Well, I have done that (read papers). Cache utilization is very easy to fix. In fact when I did Mach VM overhauling (couple of years ago) it maybe took me one day to implement coloring.
Maybe I am missing something, but what has cache coloring to do with cache utilization? Or do you mean you could solve the cache problems of Mach by simply reserving a fraction of the cache for the kernel?
That's not what I tried to say. My English must be bad. Sorry. I tried to say that carefully selecting pages to be placed on the queue, gave Mach serious performance boost.
IPC issue was not discovered by l3/4 team, but rather was known issue for very long time. There are much older Utah and UW papers that address that.
The issue was known before. That was the reason for papers like "The increasing irrelevance of ipc performance" from Brian Bershad which essentially claimed: Since the ipc performance is so bad, applications found other ways to communicate with each other and therefore there is no reason to try to achieve better ipc performance.
I know about Brian's paper, but there other papers that addressed that. For instance there was UW paper where researchers have sucessfully (work was not finished then, but it could be extended even today) tried replacing Mach rpc with LRPC in an instance of colocated objects.
But did anyone provide a solution? Surely you can point us to the Utah and UW papers which describe ipc performance comparable to L3/L4 ipc performance and where published before 1993. The program committee of the 93 SOSP surely thought otherwise and the audience was "shocked" when Jochen presented its 10-fold increase in IPC performance (l3 compared to Mach). The first thing Brian Ford did was asking Jochen for a copy of L3 to be able to verify the results (It was quite funny since L3 had a really strange user land and was mostly in German so Jochen had to coach Brian through the installation process).
Well obvious solution to Mach's problems is critical path optimizations.
that since l4 took almost everything out of the kernel, memory management could have been evicted as well (like Eros micro kernel does), then you may need to get offended.

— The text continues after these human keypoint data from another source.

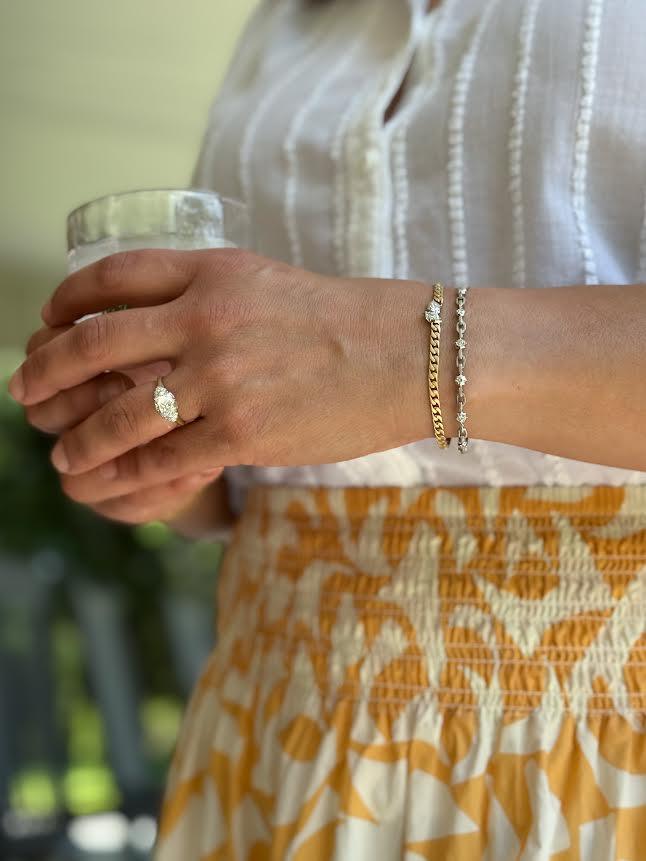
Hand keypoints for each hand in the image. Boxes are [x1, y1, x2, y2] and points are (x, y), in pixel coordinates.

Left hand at [8, 248, 438, 506]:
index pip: (111, 278)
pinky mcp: (243, 433)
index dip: (66, 302)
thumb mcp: (271, 284)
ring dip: (82, 441)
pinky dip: (129, 478)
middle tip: (25, 394)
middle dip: (46, 372)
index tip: (47, 324)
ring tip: (65, 457)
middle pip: (95, 344)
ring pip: (120, 415)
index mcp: (212, 273)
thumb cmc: (350, 321)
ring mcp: (222, 378)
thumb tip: (164, 326)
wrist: (412, 355)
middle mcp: (206, 320)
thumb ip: (213, 296)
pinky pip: (164, 462)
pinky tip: (111, 487)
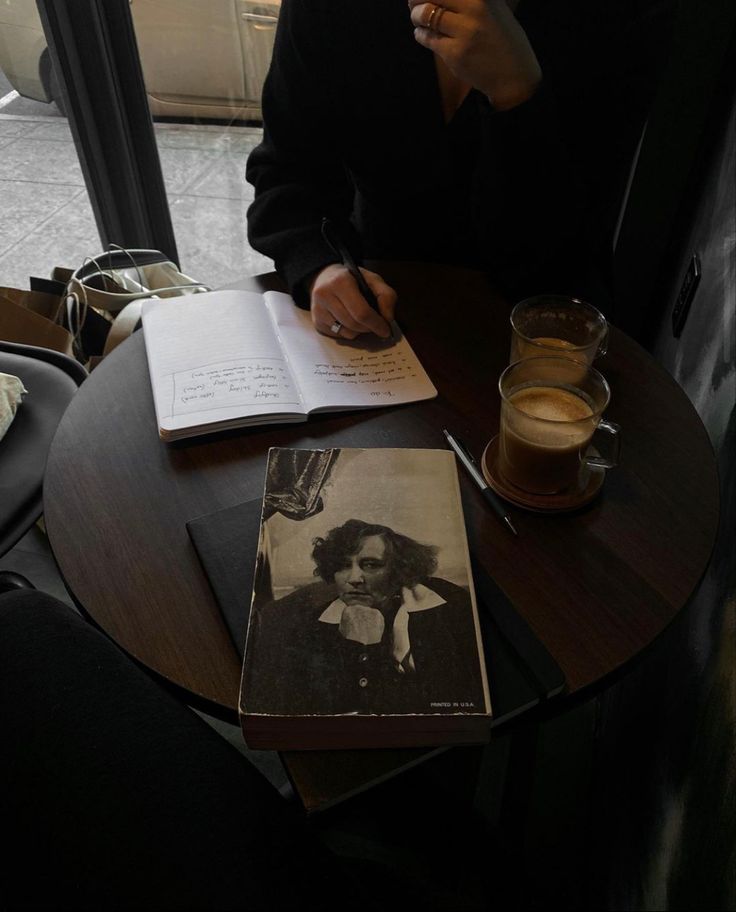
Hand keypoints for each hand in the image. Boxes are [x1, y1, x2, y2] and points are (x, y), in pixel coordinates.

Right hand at [309, 264, 396, 339]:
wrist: (324, 276)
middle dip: (369, 328)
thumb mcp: (372, 279)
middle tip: (377, 326)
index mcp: (340, 282)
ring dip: (360, 331)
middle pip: (354, 325)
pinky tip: (349, 320)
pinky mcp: (316, 322)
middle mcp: (325, 296)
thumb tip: (387, 319)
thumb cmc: (351, 279)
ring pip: (347, 333)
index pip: (361, 312)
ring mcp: (318, 311)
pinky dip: (348, 332)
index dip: (376, 324)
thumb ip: (386, 296)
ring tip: (362, 320)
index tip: (386, 330)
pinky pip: (338, 336)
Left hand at [408, 0, 541, 110]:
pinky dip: (421, 35)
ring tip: (418, 19)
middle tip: (414, 4)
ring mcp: (465, 31)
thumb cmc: (503, 40)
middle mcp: (475, 7)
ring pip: (425, 15)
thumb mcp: (493, 8)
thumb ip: (469, 0)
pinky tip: (425, 35)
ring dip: (416, 16)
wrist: (515, 75)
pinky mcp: (455, 53)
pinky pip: (428, 38)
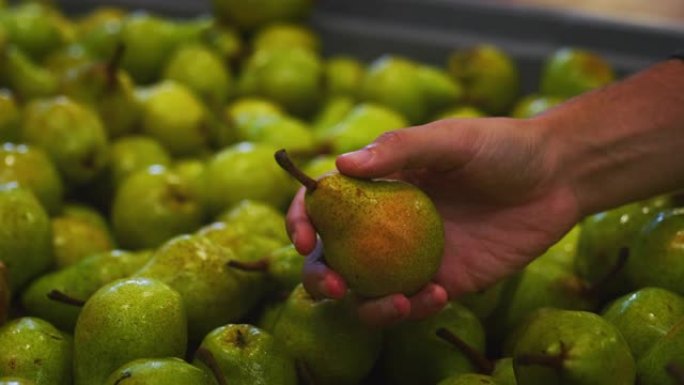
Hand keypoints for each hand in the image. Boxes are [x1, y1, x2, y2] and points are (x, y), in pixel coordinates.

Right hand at [287, 116, 581, 326]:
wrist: (557, 177)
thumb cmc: (500, 146)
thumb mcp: (450, 139)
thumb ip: (397, 149)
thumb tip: (338, 164)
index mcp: (378, 185)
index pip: (323, 203)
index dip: (302, 219)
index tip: (302, 239)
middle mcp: (385, 223)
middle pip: (333, 258)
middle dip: (320, 278)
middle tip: (333, 288)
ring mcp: (412, 256)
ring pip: (367, 292)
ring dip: (369, 306)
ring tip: (400, 302)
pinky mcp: (443, 281)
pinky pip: (413, 304)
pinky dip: (416, 308)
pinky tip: (439, 294)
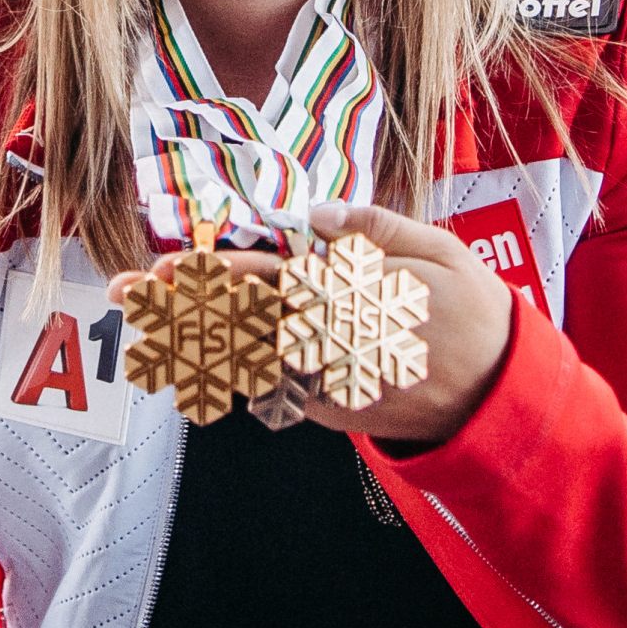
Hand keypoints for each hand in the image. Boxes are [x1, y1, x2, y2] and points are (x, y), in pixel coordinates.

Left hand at [109, 199, 514, 449]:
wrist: (500, 397)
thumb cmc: (473, 311)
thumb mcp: (439, 250)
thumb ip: (375, 229)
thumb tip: (316, 218)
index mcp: (353, 293)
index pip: (266, 279)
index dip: (209, 272)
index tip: (165, 268)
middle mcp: (331, 340)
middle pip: (240, 319)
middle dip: (182, 305)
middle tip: (126, 293)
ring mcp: (328, 381)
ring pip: (247, 357)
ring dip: (192, 339)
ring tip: (145, 323)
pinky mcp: (334, 409)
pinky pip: (274, 387)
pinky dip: (234, 371)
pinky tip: (199, 357)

You don't mean that Eros allows user level processes to directly manipulate kernel page tables? You are kidding, aren't you?
Well, I was talking about "First class flexpage-based address spaces" paper presented in by Shapiro in(around) 2000.
Eros does even more memory management work inside the kernel then L4. If l4 catches a page fault it directly sends a message to the pager. Eros first tries to parse the capability tree to check whether there is a mapping present which isn't in its hardware page table and only if it finds no mapping it invokes the user level page fault handler.
If basic assertation is "microkernel is only to provide enough protection so that applications can provide abstractions", then resource allocation may be safely moved out of microkernel. Correct me when I am wrong.
L4 papers states that since there is no way to prove that Mach only causes 5% degradation statement is not valid.
There was a rumor and we tried to verify it. No-one working with Mach was able to substantiate this rumor. They simply refused to confirm it. So we stated: "We found no substantiation for the ``common knowledge'' that early Mach3.0-based Unix single-server implementations achieved a performance penalty of only 10% compared to bare Unix on the same hardware.". There is no paper, no tech report, nothing that we are aware of. Feel free to prove us wrong and point us to any document published before 1997.
I am not trying to prove somebody wrong (or right for that matter). I want to perform evaluation then report result to those who may be interested. I will make sure to share results with you upon availability.
I am not trying to start am flame war. Nor do I claim that L4 is worthless. I simply want to see if there is a way to validate specific statement.
Have you tried to redo our measurements? Just pick the a machine with the same configuration like we used for our measurements (a 133 MHz Pentium PC based on an ASUS P55TP4N motherboard using Intel's 430FX chipset, equipped with a 256KB pipeline-burst second-level cache and 64MB of 60ns Fast Page Mode RAM) and do them again. If you come up with different numbers then we we can start to discuss the differences.
http://www.ibiblio.org/pub/historic-linux/early-ports/mach-linux/intel/
I will try to redo you tests, now that I have resources. I may have to use different hardware, but in this case, I will note that in the report.
google will point you to the location of hbench...
Thanks.
We will see.
I could not agree with you more. And we shall see relatively soon too. Just give me a little time. Thank you for providing link to the needed files. Sincerely, IS.